>>>>>

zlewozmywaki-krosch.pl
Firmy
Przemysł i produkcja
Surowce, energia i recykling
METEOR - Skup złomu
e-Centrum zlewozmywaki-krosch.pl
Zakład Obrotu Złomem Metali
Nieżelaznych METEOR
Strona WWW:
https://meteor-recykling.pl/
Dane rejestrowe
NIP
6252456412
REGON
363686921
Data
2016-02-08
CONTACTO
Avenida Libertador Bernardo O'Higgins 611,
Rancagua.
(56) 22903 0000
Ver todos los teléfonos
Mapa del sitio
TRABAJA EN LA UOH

<<<<<
>>>>>

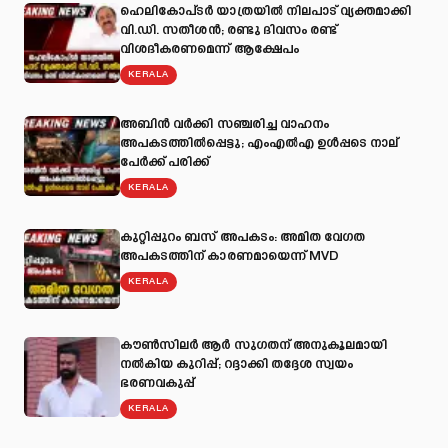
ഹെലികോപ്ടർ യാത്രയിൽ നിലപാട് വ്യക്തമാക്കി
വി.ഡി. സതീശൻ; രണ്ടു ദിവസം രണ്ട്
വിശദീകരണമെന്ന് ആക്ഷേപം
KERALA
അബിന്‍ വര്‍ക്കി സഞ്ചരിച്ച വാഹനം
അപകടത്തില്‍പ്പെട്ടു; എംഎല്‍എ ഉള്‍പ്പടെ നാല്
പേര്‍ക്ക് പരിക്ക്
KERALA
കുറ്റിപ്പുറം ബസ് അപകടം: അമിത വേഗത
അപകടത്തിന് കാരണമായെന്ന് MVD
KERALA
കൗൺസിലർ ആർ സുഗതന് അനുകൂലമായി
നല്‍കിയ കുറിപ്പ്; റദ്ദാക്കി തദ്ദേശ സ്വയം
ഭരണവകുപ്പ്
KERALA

<<<<<
>>>>>

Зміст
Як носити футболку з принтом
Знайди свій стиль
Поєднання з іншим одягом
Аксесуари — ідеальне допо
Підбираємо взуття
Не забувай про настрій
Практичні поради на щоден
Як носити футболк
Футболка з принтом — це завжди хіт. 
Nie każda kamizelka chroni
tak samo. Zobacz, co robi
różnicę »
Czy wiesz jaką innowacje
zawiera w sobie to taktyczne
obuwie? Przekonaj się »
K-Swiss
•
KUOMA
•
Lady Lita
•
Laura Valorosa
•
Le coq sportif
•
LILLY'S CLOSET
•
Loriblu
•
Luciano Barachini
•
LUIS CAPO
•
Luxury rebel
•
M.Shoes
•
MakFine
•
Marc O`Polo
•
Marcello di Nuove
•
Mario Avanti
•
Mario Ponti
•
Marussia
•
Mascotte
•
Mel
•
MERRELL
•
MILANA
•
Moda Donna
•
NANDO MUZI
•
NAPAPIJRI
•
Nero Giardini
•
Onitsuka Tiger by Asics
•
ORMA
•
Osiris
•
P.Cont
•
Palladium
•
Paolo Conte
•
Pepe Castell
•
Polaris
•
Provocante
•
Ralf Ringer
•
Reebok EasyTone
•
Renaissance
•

<<<<<

▶ [WORK INSTRUCTIONS]:
Collect each line in the records that contains the word "принтом", and reproduce every such line in full.

▶ [REPLY]:
Як носити футболку з принтом
Футболка з принтом — це завжди хіт. 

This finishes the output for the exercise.